The Prisoners’ Library

As I mentioned in a previous post, I’ve become interested in the role of writing and reading to contemporary Palestinian identity. I’ve been seeking out book-related stories to write, and was excited with someone told me about the Prisoner’s Library in Nablus.

In 1996, the Israelis closed down two prisons they had maintained in the West Bank. The Municipal Library in Nablus obtained the books from the prison libraries and gathered them into a special collection of 7845 books and 800 notebooks and diaries. The subjects of the books offer an view into the interests of Palestinian political prisoners of the First Intifada era. Many books are about Marxism and Socialism – philosophies popular with Palestinian movements of the time. There are also books about various other independence movements and subjugated peoples around the world, from Natives in the United States to the decolonization of Namibia. I even found a book of songs written, in Arabic, celebrating Nelson Mandela who was also still a prisoner at the time.
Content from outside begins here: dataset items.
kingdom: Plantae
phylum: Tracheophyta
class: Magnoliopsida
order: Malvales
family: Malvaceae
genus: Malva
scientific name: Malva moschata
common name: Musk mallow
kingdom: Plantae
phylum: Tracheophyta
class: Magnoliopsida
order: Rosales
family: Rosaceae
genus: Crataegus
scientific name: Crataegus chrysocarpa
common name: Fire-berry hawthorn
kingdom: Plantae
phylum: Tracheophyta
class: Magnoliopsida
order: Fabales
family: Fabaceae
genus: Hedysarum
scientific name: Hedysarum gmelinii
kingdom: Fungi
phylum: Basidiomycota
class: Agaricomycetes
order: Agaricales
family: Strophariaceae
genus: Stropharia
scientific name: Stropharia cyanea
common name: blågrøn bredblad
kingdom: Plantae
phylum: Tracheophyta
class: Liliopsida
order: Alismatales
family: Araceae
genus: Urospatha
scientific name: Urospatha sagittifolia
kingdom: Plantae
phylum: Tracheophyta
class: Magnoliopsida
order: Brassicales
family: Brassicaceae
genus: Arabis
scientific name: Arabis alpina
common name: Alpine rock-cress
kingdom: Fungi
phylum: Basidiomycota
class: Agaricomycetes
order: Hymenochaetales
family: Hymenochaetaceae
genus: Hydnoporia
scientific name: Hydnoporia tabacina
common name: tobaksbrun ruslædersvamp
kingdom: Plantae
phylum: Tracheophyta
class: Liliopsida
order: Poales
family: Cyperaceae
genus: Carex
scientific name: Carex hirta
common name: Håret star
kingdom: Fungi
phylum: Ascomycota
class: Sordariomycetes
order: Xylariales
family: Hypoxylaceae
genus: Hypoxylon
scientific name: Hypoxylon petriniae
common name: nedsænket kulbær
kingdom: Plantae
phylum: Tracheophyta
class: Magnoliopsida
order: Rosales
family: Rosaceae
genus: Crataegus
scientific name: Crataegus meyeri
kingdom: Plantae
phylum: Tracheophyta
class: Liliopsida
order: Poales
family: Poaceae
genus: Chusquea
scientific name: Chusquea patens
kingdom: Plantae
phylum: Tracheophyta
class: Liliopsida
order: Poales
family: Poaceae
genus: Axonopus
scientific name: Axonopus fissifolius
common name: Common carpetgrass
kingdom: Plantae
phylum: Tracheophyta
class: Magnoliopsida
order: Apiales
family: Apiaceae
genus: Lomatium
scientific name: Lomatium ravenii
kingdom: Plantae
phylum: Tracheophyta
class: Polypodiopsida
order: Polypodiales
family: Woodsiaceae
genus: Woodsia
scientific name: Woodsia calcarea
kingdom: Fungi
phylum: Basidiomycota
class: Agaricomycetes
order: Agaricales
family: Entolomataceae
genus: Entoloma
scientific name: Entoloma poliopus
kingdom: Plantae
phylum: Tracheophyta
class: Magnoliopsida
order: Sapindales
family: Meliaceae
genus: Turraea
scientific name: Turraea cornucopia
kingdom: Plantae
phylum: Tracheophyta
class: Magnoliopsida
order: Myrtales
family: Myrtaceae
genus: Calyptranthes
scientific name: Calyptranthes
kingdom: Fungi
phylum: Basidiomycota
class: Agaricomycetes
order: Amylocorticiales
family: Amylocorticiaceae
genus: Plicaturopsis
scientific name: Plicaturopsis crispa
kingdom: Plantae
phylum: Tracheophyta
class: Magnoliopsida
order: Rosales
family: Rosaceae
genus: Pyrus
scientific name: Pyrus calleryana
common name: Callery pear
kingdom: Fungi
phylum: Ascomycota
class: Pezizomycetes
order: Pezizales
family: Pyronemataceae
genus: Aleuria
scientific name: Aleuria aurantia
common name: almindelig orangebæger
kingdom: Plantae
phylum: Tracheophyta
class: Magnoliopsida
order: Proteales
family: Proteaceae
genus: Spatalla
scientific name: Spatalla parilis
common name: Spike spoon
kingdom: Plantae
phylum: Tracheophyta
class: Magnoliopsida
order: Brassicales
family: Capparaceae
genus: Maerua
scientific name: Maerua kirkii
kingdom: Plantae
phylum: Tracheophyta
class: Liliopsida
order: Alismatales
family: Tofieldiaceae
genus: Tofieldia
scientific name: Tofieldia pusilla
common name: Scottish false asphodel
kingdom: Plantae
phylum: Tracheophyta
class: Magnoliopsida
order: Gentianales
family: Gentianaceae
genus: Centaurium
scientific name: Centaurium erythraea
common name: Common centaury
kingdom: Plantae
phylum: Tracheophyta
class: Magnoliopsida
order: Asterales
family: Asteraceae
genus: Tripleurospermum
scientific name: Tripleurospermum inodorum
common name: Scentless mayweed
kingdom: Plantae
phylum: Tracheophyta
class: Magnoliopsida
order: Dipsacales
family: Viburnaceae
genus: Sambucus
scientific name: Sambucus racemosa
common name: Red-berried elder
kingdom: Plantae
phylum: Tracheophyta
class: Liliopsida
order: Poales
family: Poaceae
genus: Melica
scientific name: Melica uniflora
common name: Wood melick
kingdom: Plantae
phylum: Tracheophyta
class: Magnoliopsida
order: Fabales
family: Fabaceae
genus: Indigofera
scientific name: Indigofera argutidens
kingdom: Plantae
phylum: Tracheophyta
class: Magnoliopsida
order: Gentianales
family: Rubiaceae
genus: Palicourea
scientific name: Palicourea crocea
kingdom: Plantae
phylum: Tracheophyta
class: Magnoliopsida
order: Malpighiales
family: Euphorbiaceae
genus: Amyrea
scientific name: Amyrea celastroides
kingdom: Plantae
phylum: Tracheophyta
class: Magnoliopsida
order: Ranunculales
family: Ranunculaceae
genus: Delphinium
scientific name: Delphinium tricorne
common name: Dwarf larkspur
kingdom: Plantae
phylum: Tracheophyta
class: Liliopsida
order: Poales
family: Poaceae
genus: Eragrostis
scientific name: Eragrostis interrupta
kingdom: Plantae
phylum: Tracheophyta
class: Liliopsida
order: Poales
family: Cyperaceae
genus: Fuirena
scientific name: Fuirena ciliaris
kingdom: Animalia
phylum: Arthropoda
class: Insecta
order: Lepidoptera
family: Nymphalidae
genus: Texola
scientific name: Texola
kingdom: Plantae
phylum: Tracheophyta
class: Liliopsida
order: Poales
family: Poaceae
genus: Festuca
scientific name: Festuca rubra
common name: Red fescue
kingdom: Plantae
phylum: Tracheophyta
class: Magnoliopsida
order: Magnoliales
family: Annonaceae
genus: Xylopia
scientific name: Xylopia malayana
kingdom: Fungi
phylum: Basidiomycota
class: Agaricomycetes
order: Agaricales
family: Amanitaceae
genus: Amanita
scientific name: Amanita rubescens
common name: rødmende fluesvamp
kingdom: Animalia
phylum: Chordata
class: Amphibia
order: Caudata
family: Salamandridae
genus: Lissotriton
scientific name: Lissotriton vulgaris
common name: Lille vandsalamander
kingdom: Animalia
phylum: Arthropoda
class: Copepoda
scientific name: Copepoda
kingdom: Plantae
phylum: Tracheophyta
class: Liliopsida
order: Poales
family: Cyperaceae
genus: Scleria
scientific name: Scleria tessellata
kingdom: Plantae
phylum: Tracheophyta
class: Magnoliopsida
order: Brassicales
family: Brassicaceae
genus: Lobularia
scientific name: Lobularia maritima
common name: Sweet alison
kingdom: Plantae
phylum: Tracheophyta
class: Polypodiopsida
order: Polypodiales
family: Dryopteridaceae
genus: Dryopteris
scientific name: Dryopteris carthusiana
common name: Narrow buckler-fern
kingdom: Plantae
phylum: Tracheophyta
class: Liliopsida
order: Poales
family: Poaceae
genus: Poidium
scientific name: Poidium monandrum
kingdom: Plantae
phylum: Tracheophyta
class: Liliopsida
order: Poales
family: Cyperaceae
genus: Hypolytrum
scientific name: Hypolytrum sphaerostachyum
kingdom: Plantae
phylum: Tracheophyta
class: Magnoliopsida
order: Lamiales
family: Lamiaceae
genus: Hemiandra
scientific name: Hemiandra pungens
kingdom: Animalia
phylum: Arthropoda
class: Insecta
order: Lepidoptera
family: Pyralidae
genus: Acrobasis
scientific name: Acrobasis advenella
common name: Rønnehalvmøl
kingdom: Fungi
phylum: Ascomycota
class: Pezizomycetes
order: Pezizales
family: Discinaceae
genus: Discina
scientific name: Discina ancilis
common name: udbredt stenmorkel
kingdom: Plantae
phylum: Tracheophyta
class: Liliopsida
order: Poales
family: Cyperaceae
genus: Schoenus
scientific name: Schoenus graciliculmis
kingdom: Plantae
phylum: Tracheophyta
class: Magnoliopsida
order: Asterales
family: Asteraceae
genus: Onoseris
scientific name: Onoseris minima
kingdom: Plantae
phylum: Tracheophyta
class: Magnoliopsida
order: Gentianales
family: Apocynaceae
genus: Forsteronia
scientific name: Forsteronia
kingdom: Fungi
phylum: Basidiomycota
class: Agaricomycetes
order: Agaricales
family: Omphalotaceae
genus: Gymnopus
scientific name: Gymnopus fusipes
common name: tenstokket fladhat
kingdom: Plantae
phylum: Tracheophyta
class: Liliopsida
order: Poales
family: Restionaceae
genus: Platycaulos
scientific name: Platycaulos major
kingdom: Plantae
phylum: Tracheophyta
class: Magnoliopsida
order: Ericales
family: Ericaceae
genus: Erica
The collection of English books consisted mostly of the expected classics. Dickens. Fitzgerald. Hemingway. Well-worn translations of Dostoyevsky and Tolstoy. (Alas, I did not spot anything Canadian)

I was more interested in the life of the books themselves, as objects, than the writing they contained. I found drawings in the margins of many books, often the sort of crude scribbles of flowers or birds a child might make. Others doodled the Palestinian flag, or handwrote snippets of poetry. Many had been given new covers made of cardboard flaps and pages from discarded magazines. These additions to the books gave them a sort of meaning in a particular place and time. They become relics.

One book, though, made me the most excited. The librarian showed me a heavy textbook that had been hollowed out to pass contraband letters and notes between prisoners. The book still contained the original smuggled letters written in impossibly tiny and neat script. Lacking stationary, the prisoners wrote on paper they peeled from the reverse side of the foil in their cigarette packages. To hold these letters and the hollowed-out book in my own hands gave me a strange thrill. I felt like a co-conspirator.